Starting at the first line of the listing below and ending at the line with "868 341 541", copy each line exactly.

Start of Records for this task

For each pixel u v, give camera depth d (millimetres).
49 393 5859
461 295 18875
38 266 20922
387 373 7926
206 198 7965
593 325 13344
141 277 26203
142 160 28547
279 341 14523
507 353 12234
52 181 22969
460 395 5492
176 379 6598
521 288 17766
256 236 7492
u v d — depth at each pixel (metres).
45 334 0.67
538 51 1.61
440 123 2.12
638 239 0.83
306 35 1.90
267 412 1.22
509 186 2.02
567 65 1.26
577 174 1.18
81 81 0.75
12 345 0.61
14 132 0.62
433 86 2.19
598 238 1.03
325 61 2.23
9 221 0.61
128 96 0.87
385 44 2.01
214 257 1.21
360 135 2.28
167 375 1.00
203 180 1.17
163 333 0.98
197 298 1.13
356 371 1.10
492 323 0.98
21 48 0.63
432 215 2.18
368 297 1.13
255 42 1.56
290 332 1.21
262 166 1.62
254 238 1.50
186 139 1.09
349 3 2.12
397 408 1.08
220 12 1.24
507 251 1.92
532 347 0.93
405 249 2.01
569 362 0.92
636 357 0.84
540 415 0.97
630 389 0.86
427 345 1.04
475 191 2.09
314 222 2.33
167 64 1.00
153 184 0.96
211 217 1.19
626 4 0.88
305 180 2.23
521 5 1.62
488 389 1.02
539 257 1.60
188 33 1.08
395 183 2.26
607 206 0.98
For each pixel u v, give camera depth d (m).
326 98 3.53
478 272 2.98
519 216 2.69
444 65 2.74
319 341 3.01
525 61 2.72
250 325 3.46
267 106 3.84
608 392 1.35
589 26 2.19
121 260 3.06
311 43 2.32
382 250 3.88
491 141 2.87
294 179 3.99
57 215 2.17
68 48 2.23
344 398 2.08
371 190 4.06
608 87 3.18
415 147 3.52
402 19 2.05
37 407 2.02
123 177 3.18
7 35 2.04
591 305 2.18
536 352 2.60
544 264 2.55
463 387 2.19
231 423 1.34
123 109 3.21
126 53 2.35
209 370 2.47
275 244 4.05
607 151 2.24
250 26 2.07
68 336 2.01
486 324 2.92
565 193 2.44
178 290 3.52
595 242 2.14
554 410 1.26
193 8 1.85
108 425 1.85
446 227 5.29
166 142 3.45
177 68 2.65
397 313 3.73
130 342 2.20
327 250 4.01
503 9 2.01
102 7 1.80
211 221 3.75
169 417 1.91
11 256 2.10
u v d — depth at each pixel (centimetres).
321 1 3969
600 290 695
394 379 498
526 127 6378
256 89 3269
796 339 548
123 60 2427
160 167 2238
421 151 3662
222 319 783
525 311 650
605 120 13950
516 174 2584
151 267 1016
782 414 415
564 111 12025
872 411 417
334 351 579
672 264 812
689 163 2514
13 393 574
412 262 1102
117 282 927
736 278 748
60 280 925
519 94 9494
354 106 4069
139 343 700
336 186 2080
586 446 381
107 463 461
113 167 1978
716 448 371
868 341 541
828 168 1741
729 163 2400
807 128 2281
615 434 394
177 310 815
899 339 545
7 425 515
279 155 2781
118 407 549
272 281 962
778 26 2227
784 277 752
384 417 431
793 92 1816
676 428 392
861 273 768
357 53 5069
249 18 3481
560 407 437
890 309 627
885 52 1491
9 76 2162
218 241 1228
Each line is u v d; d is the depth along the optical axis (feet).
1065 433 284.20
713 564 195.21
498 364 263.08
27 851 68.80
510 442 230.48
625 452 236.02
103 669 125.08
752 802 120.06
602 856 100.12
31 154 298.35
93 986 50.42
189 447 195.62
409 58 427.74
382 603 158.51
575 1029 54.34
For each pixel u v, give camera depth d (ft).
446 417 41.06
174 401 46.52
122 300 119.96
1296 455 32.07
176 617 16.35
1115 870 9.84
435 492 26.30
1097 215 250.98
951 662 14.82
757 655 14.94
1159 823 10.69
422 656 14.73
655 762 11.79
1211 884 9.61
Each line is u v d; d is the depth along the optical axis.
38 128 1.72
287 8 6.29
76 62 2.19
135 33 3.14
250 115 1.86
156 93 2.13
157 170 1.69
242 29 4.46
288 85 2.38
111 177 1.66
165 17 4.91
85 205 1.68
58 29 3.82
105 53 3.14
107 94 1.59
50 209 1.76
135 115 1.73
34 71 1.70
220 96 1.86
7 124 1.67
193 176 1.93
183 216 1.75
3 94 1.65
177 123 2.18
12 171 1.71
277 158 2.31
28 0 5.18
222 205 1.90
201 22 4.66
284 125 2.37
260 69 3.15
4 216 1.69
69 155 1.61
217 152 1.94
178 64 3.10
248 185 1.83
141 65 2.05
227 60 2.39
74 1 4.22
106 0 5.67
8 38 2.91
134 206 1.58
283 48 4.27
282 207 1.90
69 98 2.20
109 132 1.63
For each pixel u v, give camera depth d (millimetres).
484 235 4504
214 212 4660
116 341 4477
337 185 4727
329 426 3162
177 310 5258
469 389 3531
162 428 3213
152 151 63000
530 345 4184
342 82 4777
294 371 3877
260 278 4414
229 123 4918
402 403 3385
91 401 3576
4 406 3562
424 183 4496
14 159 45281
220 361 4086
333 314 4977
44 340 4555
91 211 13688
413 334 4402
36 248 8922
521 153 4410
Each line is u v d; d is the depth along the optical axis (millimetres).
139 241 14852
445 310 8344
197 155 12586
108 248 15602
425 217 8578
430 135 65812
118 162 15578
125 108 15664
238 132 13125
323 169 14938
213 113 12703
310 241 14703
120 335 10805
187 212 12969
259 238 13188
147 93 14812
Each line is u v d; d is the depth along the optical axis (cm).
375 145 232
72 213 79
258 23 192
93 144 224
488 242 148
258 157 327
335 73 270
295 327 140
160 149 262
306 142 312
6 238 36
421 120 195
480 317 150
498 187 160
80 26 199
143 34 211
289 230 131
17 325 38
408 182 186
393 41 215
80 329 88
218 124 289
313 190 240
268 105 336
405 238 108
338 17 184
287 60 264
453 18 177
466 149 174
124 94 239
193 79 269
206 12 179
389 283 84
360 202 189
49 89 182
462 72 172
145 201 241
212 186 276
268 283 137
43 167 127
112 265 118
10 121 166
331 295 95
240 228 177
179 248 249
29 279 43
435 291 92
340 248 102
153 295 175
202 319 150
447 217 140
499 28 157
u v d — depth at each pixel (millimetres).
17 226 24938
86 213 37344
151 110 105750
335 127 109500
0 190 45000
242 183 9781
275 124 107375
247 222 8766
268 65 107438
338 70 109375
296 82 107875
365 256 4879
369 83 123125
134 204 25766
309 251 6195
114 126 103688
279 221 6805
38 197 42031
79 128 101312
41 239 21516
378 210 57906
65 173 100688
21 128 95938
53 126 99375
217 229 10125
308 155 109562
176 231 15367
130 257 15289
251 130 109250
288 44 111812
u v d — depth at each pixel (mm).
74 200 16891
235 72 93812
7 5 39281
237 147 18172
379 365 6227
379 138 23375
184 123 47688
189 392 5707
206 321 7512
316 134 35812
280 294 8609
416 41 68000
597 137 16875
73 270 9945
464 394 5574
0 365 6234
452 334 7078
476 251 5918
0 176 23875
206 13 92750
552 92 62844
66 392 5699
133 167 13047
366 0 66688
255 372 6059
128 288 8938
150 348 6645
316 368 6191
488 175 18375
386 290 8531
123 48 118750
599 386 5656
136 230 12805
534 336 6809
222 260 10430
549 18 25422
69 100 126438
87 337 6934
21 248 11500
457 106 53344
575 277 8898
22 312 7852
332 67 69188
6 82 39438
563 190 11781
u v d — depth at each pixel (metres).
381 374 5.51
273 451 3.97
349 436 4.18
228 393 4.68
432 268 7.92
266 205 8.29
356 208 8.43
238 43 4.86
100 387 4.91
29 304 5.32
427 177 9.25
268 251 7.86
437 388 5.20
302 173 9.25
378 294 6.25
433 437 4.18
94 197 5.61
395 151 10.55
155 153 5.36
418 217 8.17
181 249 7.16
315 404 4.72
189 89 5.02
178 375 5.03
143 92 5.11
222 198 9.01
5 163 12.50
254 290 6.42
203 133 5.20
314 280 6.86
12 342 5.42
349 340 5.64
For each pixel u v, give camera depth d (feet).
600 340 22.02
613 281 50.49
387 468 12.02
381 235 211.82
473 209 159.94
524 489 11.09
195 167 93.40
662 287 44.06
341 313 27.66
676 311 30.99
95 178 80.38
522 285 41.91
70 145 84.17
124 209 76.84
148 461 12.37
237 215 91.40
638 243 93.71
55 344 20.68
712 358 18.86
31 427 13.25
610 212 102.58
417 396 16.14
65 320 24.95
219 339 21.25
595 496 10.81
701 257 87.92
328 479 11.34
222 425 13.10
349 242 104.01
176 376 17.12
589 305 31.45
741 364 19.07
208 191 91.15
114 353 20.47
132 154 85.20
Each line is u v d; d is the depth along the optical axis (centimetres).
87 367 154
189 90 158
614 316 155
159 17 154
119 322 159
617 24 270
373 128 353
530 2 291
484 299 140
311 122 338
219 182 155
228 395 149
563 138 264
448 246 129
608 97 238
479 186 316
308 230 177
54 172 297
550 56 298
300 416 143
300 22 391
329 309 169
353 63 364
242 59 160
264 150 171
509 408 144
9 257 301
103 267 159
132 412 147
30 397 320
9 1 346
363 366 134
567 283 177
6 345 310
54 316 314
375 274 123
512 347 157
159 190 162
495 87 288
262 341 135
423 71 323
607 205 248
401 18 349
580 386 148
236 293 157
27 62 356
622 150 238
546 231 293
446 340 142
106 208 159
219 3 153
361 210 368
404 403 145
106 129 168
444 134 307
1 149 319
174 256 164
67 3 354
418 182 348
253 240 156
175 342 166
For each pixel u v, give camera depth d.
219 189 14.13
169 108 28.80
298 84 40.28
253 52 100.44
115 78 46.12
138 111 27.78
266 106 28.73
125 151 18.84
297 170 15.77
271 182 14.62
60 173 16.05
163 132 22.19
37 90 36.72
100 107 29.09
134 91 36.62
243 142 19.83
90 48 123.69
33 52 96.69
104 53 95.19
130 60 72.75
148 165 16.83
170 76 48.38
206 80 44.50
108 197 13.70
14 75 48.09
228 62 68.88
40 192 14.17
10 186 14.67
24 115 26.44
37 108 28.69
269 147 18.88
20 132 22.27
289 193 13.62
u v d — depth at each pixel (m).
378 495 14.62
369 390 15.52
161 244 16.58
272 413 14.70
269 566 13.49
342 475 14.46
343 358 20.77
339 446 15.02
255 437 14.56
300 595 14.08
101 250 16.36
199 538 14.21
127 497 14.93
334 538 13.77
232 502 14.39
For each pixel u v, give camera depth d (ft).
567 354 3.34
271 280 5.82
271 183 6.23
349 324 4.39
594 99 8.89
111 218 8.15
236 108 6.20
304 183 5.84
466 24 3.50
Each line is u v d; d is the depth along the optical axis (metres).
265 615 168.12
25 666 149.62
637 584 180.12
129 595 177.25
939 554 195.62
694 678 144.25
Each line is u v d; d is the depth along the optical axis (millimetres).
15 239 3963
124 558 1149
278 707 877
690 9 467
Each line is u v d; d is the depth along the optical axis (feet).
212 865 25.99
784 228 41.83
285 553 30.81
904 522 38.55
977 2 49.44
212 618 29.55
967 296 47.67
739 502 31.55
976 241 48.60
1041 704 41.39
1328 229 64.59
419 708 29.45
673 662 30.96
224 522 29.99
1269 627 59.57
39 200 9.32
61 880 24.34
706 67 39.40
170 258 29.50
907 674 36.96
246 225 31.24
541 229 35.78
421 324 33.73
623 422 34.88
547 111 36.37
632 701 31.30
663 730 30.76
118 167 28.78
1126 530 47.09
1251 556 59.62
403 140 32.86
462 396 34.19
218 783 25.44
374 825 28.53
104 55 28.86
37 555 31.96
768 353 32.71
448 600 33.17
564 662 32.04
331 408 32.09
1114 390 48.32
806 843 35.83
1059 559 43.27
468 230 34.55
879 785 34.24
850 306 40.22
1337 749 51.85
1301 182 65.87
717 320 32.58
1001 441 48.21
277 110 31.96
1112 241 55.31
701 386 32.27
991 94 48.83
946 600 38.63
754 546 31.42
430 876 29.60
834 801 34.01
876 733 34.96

End of Records for this task

• _Result for this task_
For each pixel u v, give camera depth d (millimetres).
49 393 5859
461 295 18875
38 266 20922
387 373 7926
206 198 7965
593 325 13344
141 277 26203
142 160 28547
279 341 14523
507 353 12234
52 181 22969
460 395 5492
176 379 6598
521 288 17766
256 236 7492
u v d — depth at each pixel (metres).
45 334 0.67
538 51 1.61
440 123 2.12
638 239 0.83
306 35 1.90
267 412 1.22
509 186 2.02
567 65 1.26
577 174 1.18
81 81 0.75
12 345 0.61
14 132 0.62
433 86 2.19
598 238 1.03
325 61 2.23
9 221 0.61
128 96 0.87
385 44 2.01
214 257 1.21
360 135 2.28
167 375 1.00
203 180 1.17
163 333 0.98
197 298 1.13
356 371 1.10
492 323 0.98
21 48 0.63
432 215 2.18
368 297 1.13
255 42 1.56
290 332 1.21
262 166 1.62
254 238 1.50
186 139 1.09
349 3 2.12
397 408 1.08
220 12 1.24
507 251 1.92
532 347 0.93
405 249 2.01
569 362 0.92
636 357 0.84
540 415 0.97
630 389 0.86
427 345 1.04
475 191 2.09
314 222 2.33
167 64 1.00
153 184 0.96
211 217 1.19
626 4 0.88
305 180 2.23
521 5 1.62
488 389 1.02
539 257 1.60
188 33 1.08
395 183 2.26
607 206 0.98
For each pixel u v, give camera depth d (m).
326 98 3.53
478 272 2.98
519 216 2.69
444 65 2.74
319 341 3.01
525 61 2.72
250 325 3.46
267 106 3.84
608 392 1.35
589 26 2.19
121 260 3.06
311 43 2.32
382 250 3.88
491 141 2.87
294 179 3.99
57 215 2.17
68 48 2.23
344 398 2.08
371 190 4.06
608 87 3.18
415 147 3.52
402 19 2.05
37 407 2.02
123 177 3.18
7 35 2.04
591 305 2.18
536 352 2.60
544 264 2.55
463 387 2.19
231 423 1.34
123 109 3.21
126 53 2.35
209 370 2.47
275 244 4.05
607 151 2.24
250 26 2.07
68 336 2.01
486 324 2.92
565 193 2.44
178 290 3.52
595 242 2.14
554 410 1.26
193 8 1.85
108 425 1.85
446 227 5.29
166 142 3.45
177 68 2.65
397 313 3.73
130 342 2.20
327 250 4.01
503 9 2.01
102 7 1.80
211 221 3.75
169 417 1.91
11 256 2.10
u v d — depth at each pixel (centimetres).
321 1 3969
600 290 695
394 379 498
526 127 6378
256 89 3269
796 339 548
123 60 2427
160 167 2238
421 151 3662
222 319 783
525 311 650
605 120 13950
516 174 2584
151 267 1016
782 414 415
564 111 12025
872 411 417
334 351 579
672 264 812
689 163 2514
13 393 574
412 262 1102
117 282 927
736 278 748
60 280 925
519 94 9494
354 106 4069
139 343 700
336 186 2080
586 446 381
107 463 461
113 167 1978
716 448 371
868 341 541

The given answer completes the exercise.